→ **SELECTED EXCERPT**
=== Begin Enclosure ===
Fixed interest FAQs

Fixed interest
If you’re looking for details about how CareSuper’s Fixed Interest option has been performing, or interested in finding out about some of the factors that can have an impact on fixed interest investments, take a look at the information below.
What types of fixed interest investments does CareSuper invest in?

As at August 2017, our Fixed Interest option currently comprises 35% cash and 65% fixed interest securities, with most of the fixed interest securities invested in Government bonds.

For clarity, a ‘bond’ and a ‘fixed interest security’ is the same thing and the terms are used interchangeably across the financial services industry.

How do bonds generate returns?

Returns from bonds are generated from two key components:

  1. The interest received, and
  2. The capital movement (or price change) of the bond.

The interest rate is set when the bond is issued and it is a fixed rate. This is where the term ‘fixed interest’ is derived.

Importantly, it is the value of the regular interest payments that is ‘fixed’ and not the market value of the security as a whole.  For example, a $100 investment in a bond with a 3% interest rate would pay $3 dollars in interest per year. If the price of the bond does not change, the return on the investment in the bond would be 3% per year.
=== End Enclosure ===
→ **INFORMATION PROVIDED**
=== Begin Enclosure ===
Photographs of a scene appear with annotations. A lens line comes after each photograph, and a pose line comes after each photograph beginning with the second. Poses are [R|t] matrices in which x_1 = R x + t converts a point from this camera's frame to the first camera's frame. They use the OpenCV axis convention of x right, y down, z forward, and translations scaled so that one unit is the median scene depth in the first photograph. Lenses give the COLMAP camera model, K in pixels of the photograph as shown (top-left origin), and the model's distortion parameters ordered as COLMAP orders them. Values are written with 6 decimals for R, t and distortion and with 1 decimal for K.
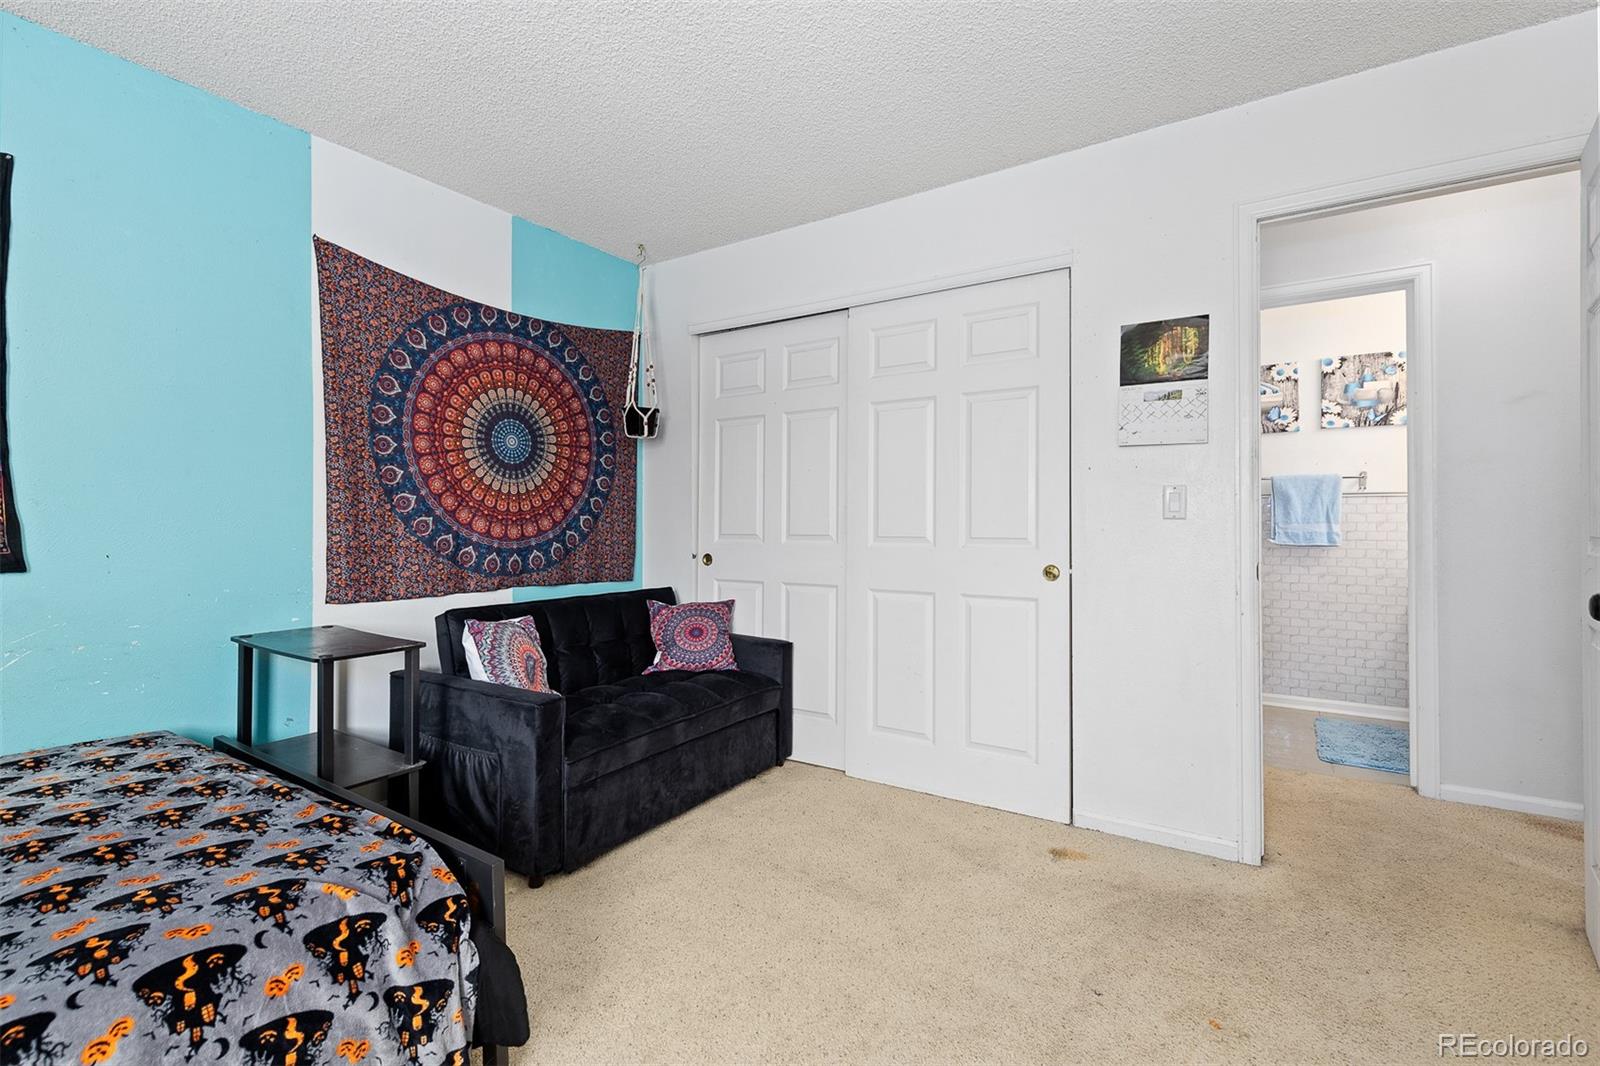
lens RADIAL K [[739.8, 0, 789.4], [0, 739.8, 510.5], [0, 0, 1]] dist [0.004545, -0.000282]
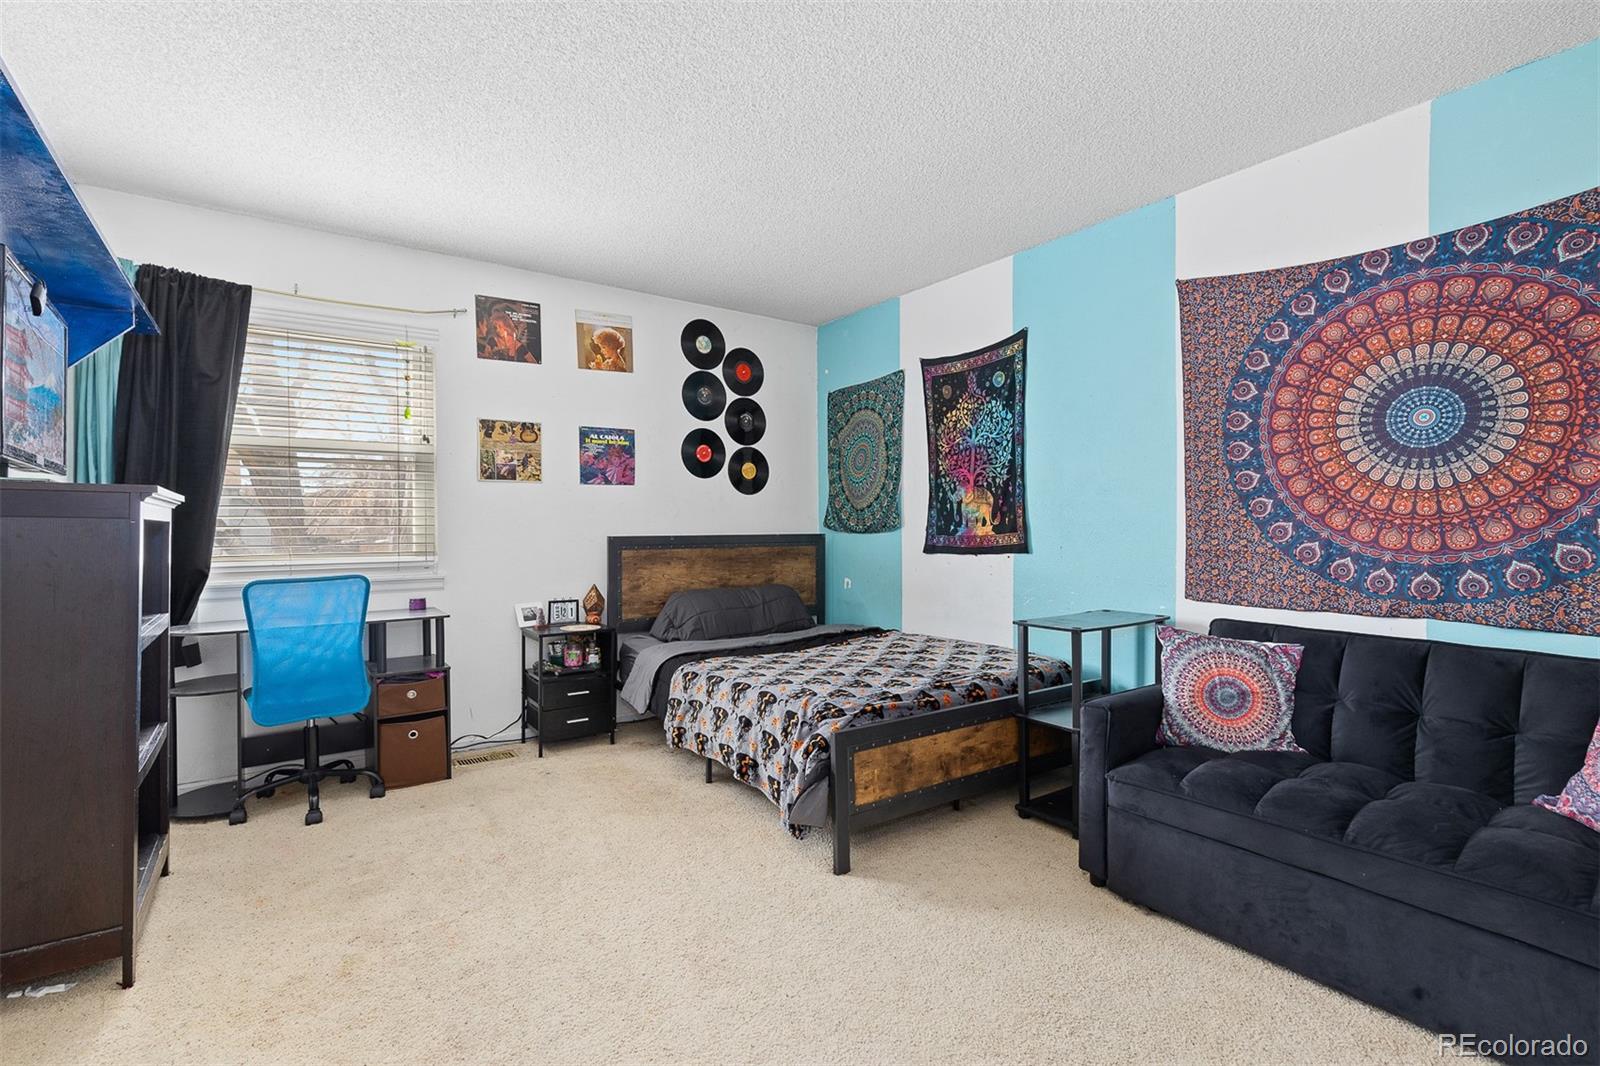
lens RADIAL K [[739.8, 0, 800.1], [0, 739.8, 528.8], [0, 0, 1]] dist [0.004545, -0.000282]
pose [[-0.364627, 0.003628, -0.931147, 0.553785], [0.010210, 0.999948, -0.000102, 0.010482], [0.931098, -0.009544, -0.364645, 0.732479]]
=== End Enclosure ===
→ **TASK TO CARRY OUT**
Can you reproduce, word for word, the section of the fixed interest FAQs above that opens with the words containing "Importantly, it is" and closes with "3% per year."?

→ **EXERCISE OUTPUT**
Importantly, it is the value of the regular interest payments that is ‘fixed’ and not the market value of the security as a whole.  For example, a $100 investment in a bond with a 3% interest rate would pay $3 dollars in interest per year. If the price of the bond does not change, the return on the investment in the bond would be 3% per year.